REQUIREMENTS
Please write out the listing word for word, from its first line through the line holding "collectors: C. N. Forbes", inclusive.

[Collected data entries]
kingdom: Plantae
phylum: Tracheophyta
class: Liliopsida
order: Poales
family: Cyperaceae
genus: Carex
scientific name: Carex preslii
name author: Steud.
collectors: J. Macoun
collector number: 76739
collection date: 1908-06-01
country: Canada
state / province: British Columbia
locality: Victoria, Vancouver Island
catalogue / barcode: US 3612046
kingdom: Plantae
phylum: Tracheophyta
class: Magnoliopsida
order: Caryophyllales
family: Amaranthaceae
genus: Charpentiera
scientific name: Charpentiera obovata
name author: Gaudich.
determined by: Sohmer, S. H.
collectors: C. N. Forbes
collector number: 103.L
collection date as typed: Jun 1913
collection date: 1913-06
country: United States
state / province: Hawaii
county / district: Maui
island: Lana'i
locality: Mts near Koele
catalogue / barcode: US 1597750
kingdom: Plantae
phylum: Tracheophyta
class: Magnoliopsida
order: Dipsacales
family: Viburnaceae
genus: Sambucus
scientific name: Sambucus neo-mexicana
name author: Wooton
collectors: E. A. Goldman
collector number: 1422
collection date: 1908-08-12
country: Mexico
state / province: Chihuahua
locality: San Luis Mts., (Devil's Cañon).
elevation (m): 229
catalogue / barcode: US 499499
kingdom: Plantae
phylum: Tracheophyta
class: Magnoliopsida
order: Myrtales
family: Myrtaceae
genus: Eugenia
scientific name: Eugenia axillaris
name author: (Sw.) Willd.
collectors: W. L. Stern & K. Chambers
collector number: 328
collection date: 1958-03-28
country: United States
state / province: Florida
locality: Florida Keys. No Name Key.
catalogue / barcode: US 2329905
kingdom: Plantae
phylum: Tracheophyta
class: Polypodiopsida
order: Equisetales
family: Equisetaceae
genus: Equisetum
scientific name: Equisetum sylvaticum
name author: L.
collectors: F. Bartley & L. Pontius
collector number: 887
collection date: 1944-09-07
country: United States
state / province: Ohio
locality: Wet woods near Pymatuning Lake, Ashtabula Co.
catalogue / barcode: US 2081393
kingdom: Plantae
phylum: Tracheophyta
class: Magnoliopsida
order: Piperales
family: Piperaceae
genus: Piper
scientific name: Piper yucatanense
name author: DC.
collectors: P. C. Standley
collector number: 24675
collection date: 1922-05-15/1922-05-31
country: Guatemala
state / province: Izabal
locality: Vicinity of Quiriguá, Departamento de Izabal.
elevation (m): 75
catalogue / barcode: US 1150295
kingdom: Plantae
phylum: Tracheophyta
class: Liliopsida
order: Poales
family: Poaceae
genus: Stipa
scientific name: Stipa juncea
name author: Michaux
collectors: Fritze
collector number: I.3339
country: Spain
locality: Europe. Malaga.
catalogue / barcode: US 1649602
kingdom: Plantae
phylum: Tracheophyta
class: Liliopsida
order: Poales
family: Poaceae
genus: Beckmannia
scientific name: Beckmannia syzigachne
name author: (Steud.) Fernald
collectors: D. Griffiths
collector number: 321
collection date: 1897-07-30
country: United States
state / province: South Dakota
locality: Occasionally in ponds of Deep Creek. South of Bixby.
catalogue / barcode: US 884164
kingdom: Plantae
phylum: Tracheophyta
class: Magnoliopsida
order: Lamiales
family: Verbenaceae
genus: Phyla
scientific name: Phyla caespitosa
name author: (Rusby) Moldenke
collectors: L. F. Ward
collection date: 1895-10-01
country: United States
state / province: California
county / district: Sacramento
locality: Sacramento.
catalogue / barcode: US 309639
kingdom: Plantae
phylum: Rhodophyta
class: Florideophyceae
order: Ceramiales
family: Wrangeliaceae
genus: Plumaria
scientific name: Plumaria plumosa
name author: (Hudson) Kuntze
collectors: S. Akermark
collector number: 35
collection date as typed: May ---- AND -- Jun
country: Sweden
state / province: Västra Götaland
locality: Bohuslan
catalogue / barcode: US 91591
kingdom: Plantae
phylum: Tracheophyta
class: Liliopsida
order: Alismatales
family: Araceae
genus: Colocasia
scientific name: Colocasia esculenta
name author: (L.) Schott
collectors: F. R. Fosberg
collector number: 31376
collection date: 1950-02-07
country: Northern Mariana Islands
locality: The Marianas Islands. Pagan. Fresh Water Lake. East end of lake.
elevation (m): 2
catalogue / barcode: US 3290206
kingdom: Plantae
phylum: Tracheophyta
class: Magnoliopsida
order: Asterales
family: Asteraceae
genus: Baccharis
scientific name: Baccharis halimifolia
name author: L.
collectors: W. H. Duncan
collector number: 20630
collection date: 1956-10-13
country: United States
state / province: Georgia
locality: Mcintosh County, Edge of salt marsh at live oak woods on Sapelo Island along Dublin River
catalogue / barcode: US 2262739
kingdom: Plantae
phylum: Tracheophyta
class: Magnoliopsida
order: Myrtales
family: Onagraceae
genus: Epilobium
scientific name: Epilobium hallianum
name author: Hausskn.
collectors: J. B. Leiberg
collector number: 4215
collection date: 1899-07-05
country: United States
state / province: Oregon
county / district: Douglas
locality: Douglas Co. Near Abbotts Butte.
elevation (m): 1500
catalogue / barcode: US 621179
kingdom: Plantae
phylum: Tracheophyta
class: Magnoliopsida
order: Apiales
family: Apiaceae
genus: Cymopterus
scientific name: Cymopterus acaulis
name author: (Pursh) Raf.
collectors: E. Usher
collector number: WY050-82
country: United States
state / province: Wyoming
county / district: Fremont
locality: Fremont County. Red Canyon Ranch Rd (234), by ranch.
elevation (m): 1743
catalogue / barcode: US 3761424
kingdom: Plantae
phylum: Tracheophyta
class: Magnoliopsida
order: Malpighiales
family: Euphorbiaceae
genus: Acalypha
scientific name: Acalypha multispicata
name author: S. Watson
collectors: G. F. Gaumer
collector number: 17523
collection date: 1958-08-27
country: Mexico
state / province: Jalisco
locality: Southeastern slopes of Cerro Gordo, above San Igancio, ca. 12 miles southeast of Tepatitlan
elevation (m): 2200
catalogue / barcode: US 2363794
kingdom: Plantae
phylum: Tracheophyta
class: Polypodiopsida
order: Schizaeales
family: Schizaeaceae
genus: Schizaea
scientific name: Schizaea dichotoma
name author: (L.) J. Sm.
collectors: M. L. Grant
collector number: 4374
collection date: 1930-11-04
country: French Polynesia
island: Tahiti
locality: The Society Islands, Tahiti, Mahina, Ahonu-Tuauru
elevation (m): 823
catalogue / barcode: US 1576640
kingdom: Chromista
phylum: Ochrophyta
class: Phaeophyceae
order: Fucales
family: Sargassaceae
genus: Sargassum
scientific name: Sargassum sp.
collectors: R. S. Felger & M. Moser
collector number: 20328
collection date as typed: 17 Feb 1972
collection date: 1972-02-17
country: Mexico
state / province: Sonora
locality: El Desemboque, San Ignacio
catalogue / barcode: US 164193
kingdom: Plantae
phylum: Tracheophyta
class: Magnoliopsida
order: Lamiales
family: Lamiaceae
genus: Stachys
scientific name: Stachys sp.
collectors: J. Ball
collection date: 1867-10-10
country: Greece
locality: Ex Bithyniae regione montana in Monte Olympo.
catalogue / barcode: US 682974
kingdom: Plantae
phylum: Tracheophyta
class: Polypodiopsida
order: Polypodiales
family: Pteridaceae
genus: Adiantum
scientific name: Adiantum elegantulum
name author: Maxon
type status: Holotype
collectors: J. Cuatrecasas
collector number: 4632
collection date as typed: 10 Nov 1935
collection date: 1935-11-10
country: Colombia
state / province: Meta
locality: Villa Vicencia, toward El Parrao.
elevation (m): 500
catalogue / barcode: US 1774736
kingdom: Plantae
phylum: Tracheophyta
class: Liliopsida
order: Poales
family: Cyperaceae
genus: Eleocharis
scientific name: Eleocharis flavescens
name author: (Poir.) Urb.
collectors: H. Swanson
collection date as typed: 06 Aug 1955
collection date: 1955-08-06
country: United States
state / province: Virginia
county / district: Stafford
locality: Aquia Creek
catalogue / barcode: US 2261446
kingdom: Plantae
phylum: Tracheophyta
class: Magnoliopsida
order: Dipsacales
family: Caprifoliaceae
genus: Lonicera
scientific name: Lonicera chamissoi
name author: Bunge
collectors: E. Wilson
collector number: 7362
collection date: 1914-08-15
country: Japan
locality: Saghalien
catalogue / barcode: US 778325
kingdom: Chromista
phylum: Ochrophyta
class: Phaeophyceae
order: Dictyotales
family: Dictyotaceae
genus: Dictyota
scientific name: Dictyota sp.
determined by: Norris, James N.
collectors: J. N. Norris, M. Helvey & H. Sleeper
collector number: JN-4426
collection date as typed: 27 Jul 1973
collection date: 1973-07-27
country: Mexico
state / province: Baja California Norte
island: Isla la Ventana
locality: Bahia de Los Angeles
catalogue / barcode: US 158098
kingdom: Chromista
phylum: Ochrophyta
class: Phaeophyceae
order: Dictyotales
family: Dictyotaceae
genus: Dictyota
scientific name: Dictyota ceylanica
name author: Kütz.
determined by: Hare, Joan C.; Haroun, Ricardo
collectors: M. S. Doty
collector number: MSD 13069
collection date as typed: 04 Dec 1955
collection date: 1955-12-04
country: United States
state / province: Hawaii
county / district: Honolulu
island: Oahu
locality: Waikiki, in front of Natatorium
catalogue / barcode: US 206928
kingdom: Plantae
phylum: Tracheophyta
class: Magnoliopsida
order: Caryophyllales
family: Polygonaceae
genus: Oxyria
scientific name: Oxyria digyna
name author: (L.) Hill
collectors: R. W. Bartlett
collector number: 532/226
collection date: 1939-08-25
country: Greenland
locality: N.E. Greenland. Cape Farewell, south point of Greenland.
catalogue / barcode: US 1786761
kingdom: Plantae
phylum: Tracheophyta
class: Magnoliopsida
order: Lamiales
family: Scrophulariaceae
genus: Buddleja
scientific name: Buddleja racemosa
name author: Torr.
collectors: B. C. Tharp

EXPECTED ANSWER
kingdom: Plantae
phylum: Tracheophyta
class: Liliopsida
order: Poales
family: Cyperaceae
genus: Carex
scientific name: Carex preslii
name author: Steud.
collectors: J. Macoun
collector number: 76739
collection date: 1908-06-01
country: Canada
state / province: British Columbia
locality: Victoria, Vancouver Island
catalogue / barcode: US 3612046
kingdom: Plantae
phylum: Tracheophyta
class: Magnoliopsida
order: Caryophyllales
family: Amaranthaceae
genus: Charpentiera
scientific name: Charpentiera obovata
name author: Gaudich.
determined by: Sohmer, S. H.
collectors: C. N. Forbes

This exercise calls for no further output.